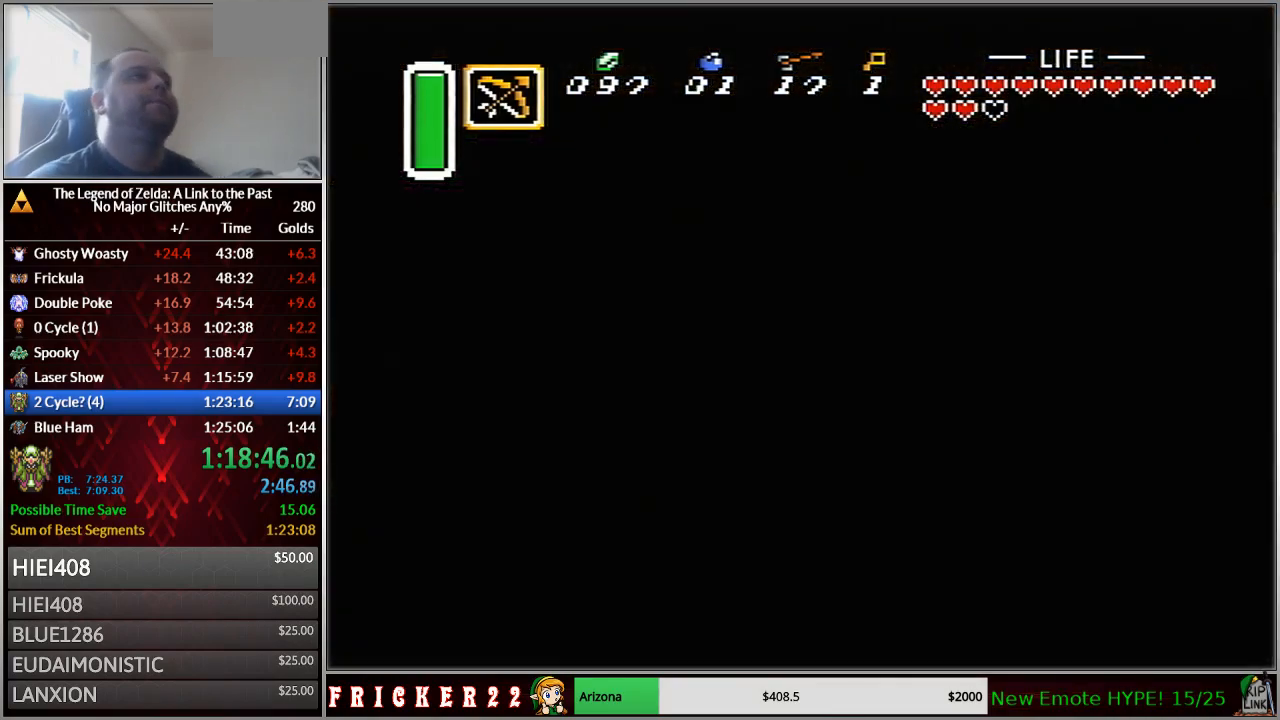
{"buttons": [], "events": []}
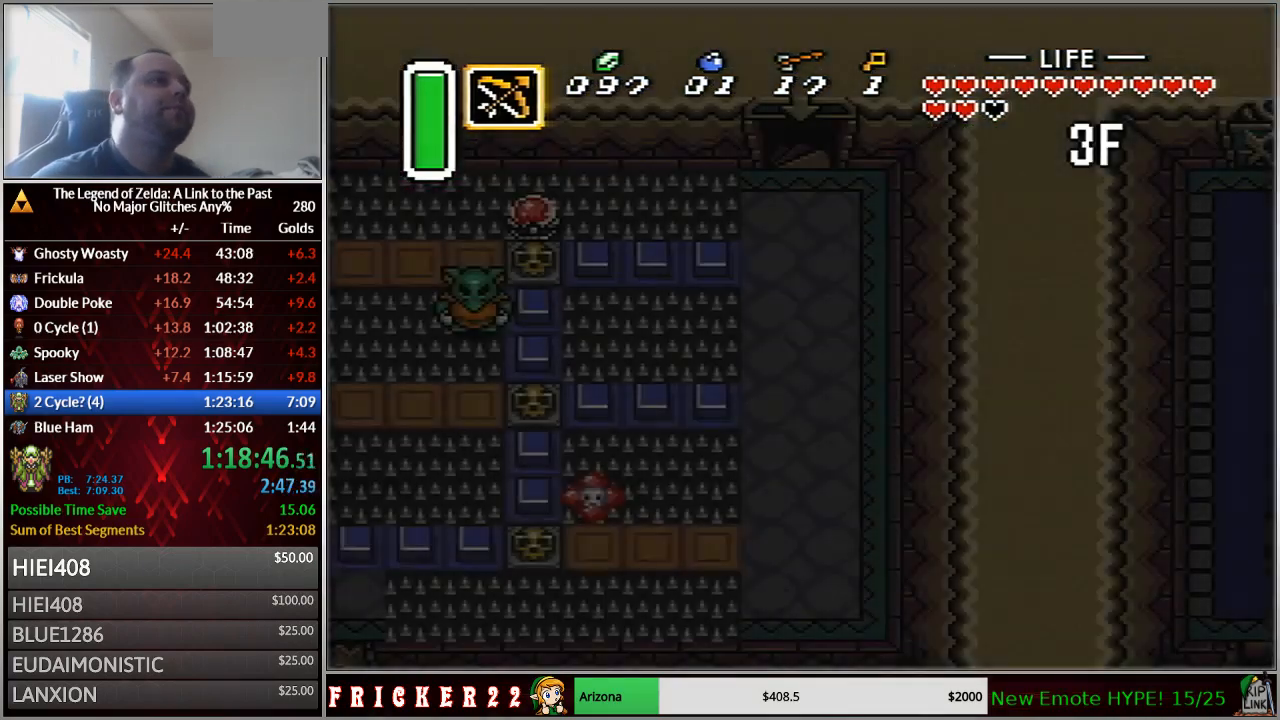
{"buttons": ["DPAD_LEFT"], "events": [[400, "DPAD_LEFT", "down"]]}
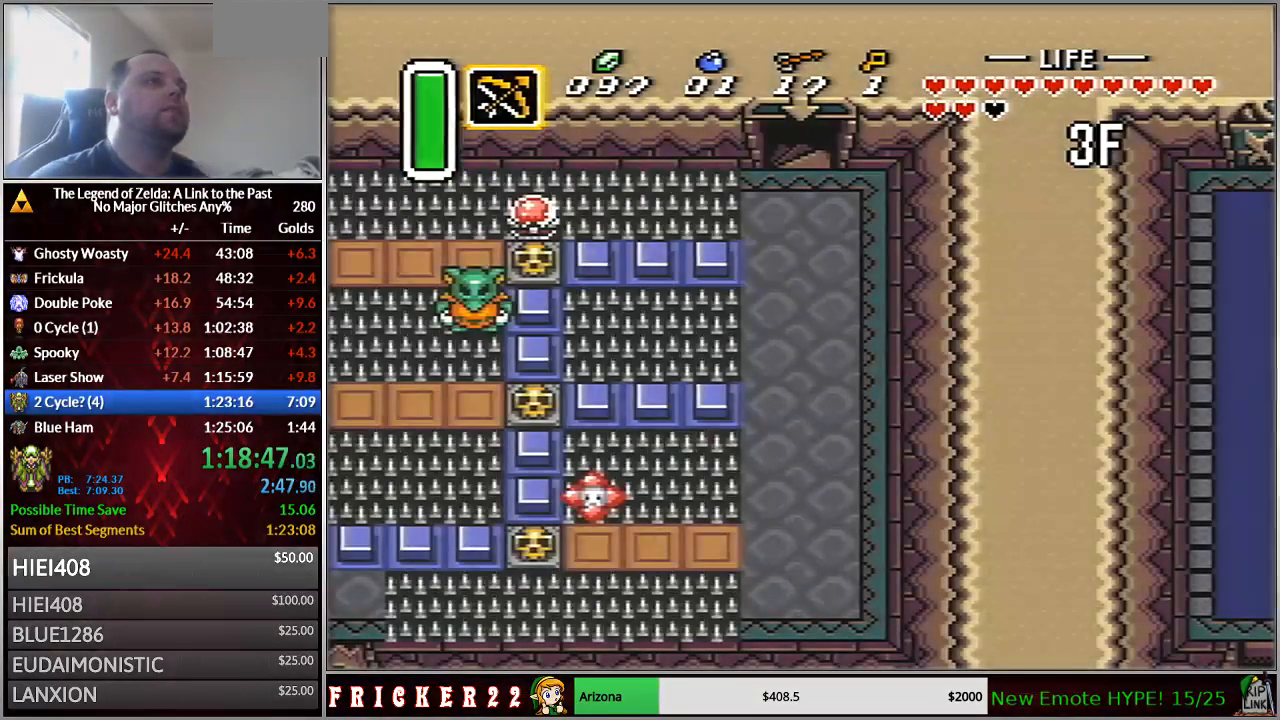
{"buttons": ["DPAD_LEFT"], "events": []}
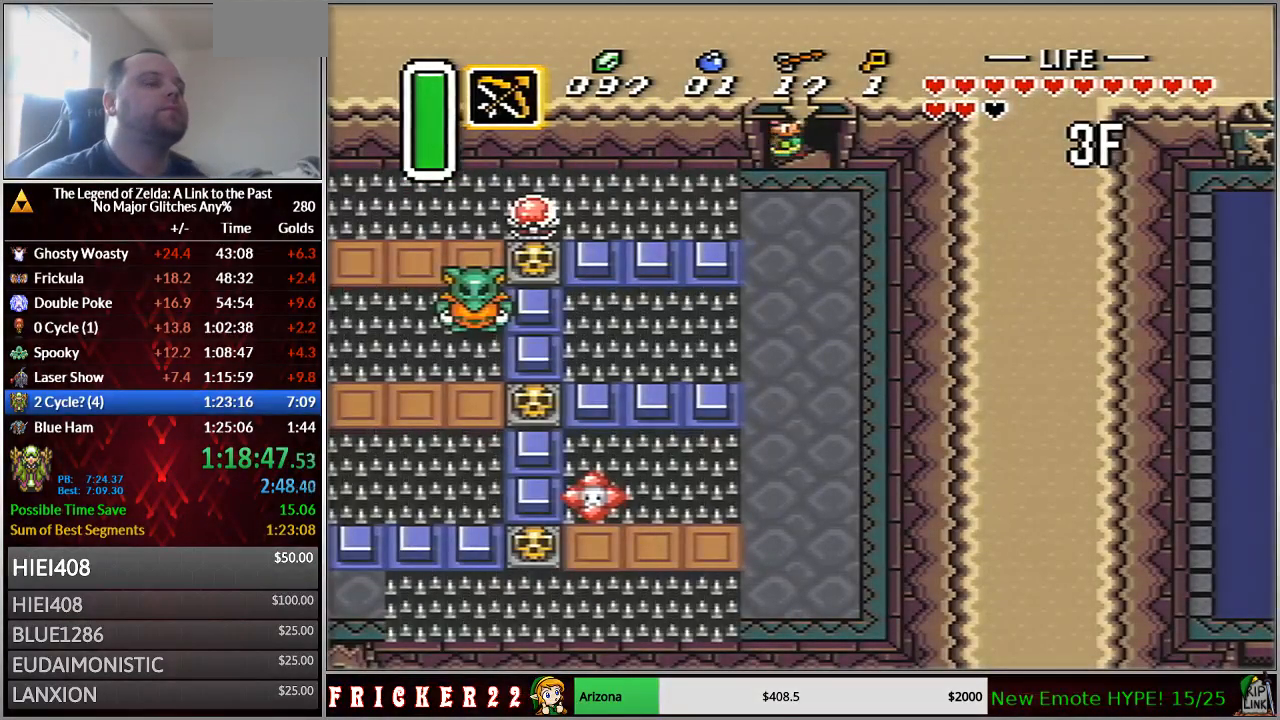
{"buttons": ["DPAD_LEFT"], "events": []}
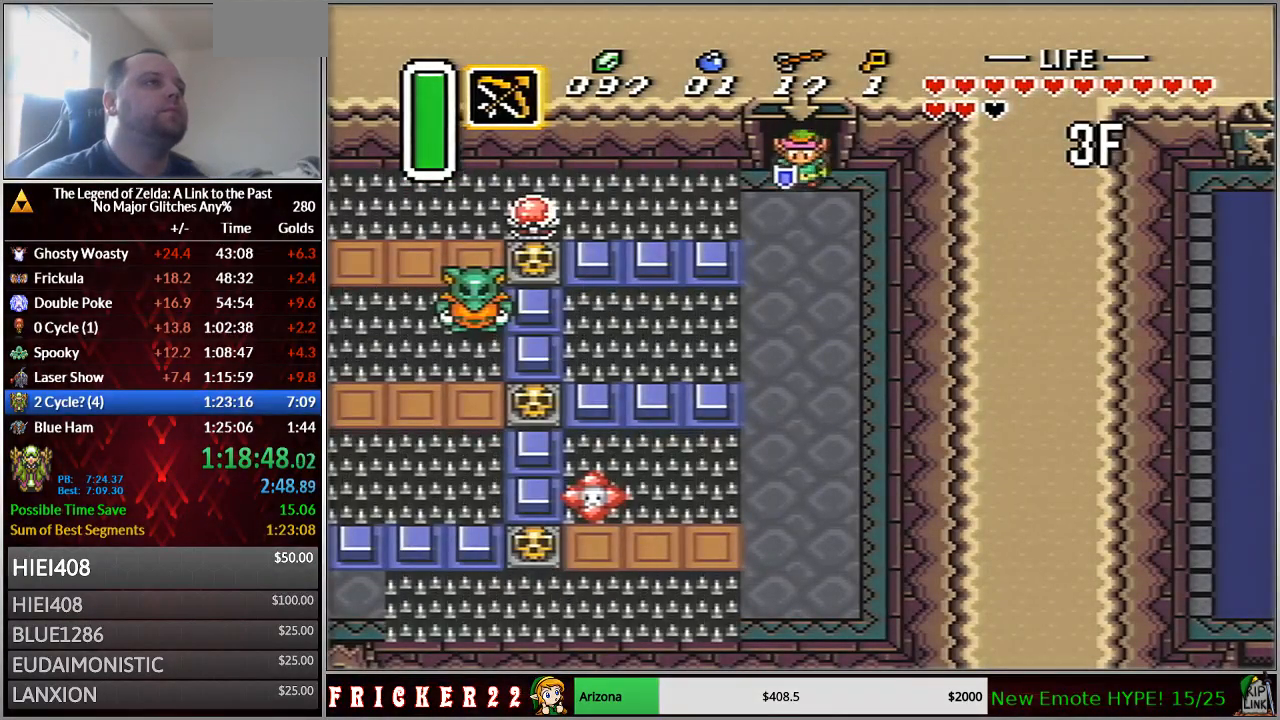
{"buttons": ["DPAD_LEFT"], "events": [[233, "Y", "down"], [333, "Y", "up"]]}
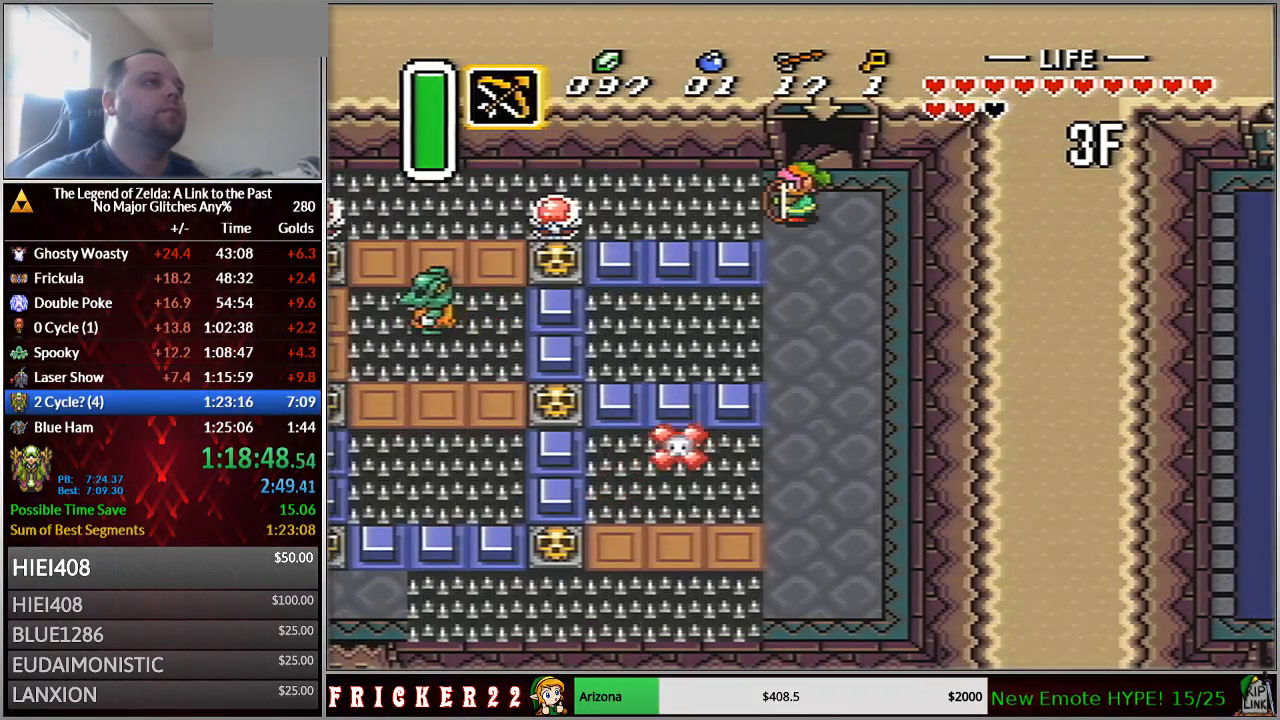
{"buttons": ["A"], "events": [[83, "A", "down"], [117, "DPAD_LEFT", "up"], [267, "DPAD_DOWN", "down"], [367, "DPAD_DOWN", "up"]]}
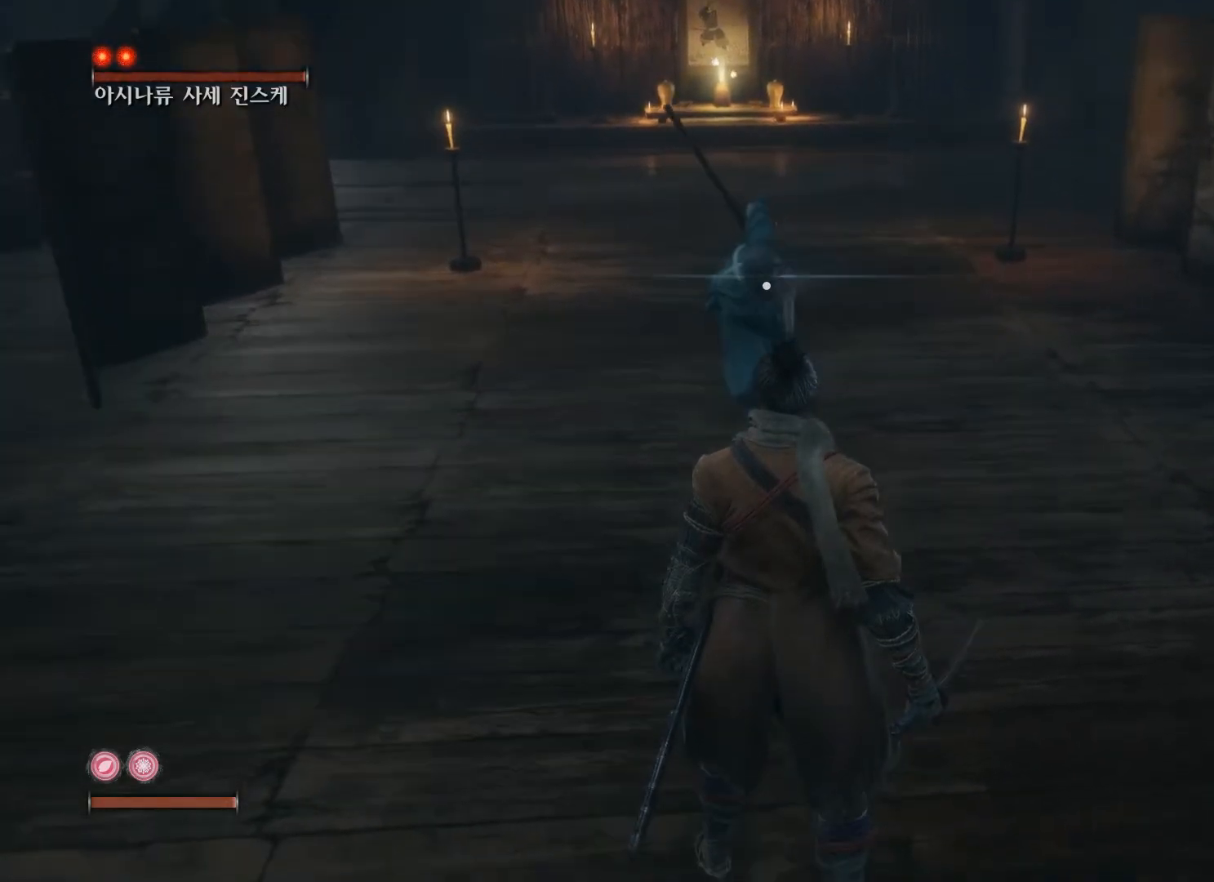
Gameplay with a controller (Xbox layout); each line is a JSON object with the inputs held at the frame after it. "events" lists button and stick changes between this image and that frame as [ms after this image, input, new state], when the widget could be followed in between.
{"buttons": ["L1"], "left_stick": "center", "right_stick": "center", "events": [[83, "L1", "down"], [150, "L1", "up"], [217, "L1", "down"], [317, "L1", "up"], [383, "L1", "down"]]}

#####

YOUR ASSIGNMENT ::
Reproduce the data exactly, please, and omit its pictures.

RESPONSE TO THE TASK ::
{"buttons": [], "events": []}
{"buttons": ["DPAD_LEFT"], "events": [[400, "DPAD_LEFT", "down"]]}
{"buttons": ["DPAD_LEFT"], "events": []}
{"buttons": ["DPAD_LEFT"], "events": []}
{"buttons": ["DPAD_LEFT"], "events": [[233, "Y", "down"], [333, "Y", "up"]]}
{"buttons": ["A"], "events": [[83, "A", "down"], [117, "DPAD_LEFT", "up"], [267, "DPAD_DOWN", "down"], [367, "DPAD_DOWN", "up"]]}
Gameplay with a controller (Xbox layout); each line is a JSON object with the inputs held at the frame after it. "events" lists button and stick changes between this image and that frame as [ms after this image, input, new state], when the widget could be followed in between.
{"buttons": ["L1"], "left_stick": "center", "right_stick": "center", "events": [[83, "L1", "down"], [150, "L1", "up"], [217, "L1", "down"], [317, "L1", "up"], [383, "L1", "down"]]}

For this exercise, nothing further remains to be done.